> EXCERPT TO READ

* START *

This paper investigates the origin of the anomalous anharmonic lattice dynamics observed in lead telluride (PbTe), a material renowned for its intrinsically low lattice thermal conductivity and high thermoelectric performance. Experimental studies using neutron diffraction, inelastic neutron scattering (INS), and extended X‑ray absorption fine structure (EXAFS) have reported two striking phenomena: (i) a pronounced asymmetry in the nearest‑neighbor Pb–Te pair distribution function (PDF) that grows with temperature, and (ii) a double‑peak structure in the transverse‑optical (TO) phonon mode near the Brillouin‑zone centre, accompanied by an avoided crossing with the longitudinal acoustic (LA) branch. However, the microscopic cause of these features has remained debated.

* END *

> RAW DATA
* START *

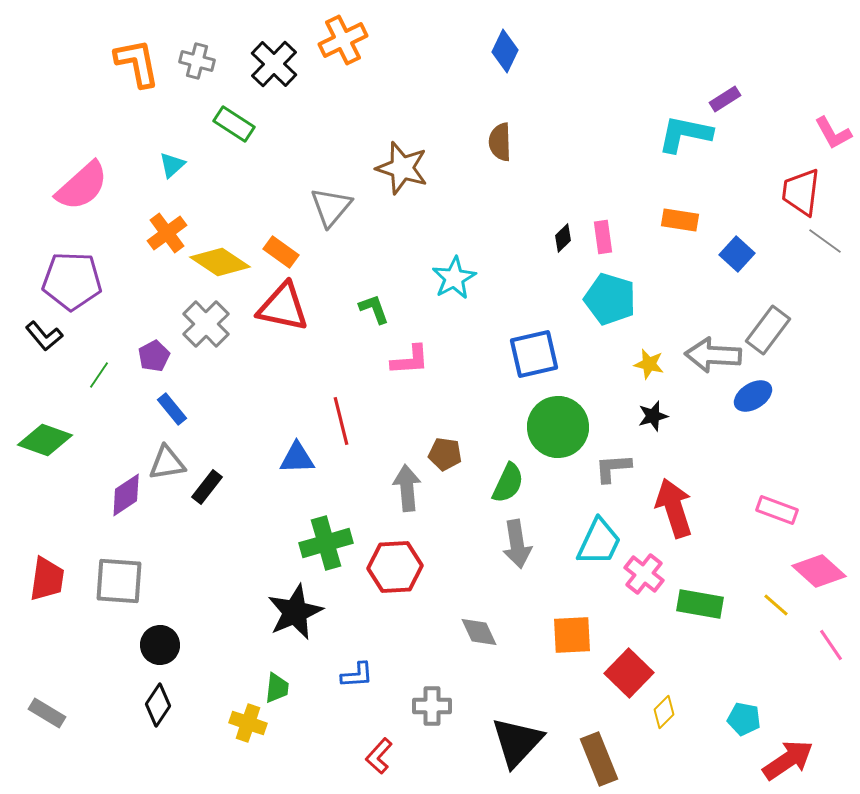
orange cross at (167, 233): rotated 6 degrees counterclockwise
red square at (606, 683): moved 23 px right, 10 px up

* END *

> EXERCISE TASK
Please continue the passage on lead telluride's anharmonic lattice dynamics, picking up right after its final sentence.

> RESULT
To address this, the authors first compute interatomic force constants (IFCs) up to fourth order from first‑principles density‑functional theory (DFT) using the real‑space displacement method. Harmonic (second‑order) IFCs are retained out to the sixth neighbour, while cubic (third‑order) and quartic (fourth‑order) terms are limited to the first neighbour. These IFCs provide a non‑empirical, highly accurate force field that can be directly inserted into classical molecular‑dynamics (MD) simulations.

MD simulations are performed on two supercell sizes: a 4 × 4 × 4 cell (512 atoms) for the radial distribution function and a larger 10 × 10 × 10 cell (8 000 atoms) for the dynamical structure factor S(Q, ω). For each temperature (50, 100, 150, 200, 250 K) ten independent trajectories are generated, equilibrated, and then run in the microcanonical ensemble for 600 ps (small cell) or 2 ns (large cell) with a 2 fs timestep. Ensemble averaging reduces statistical noise.

The computed PDFs reveal that the first‑neighbor Pb–Te peak broadens and becomes markedly non‑Gaussian as temperature rises. Quantitative analysis using skewness and kurtosis shows a monotonic increase in both metrics for the Pb–Te pair, while Pb–Pb and Te–Te pairs remain essentially Gaussian. This indicates that the anharmonic distortion is highly localized to the nearest‑neighbor bond.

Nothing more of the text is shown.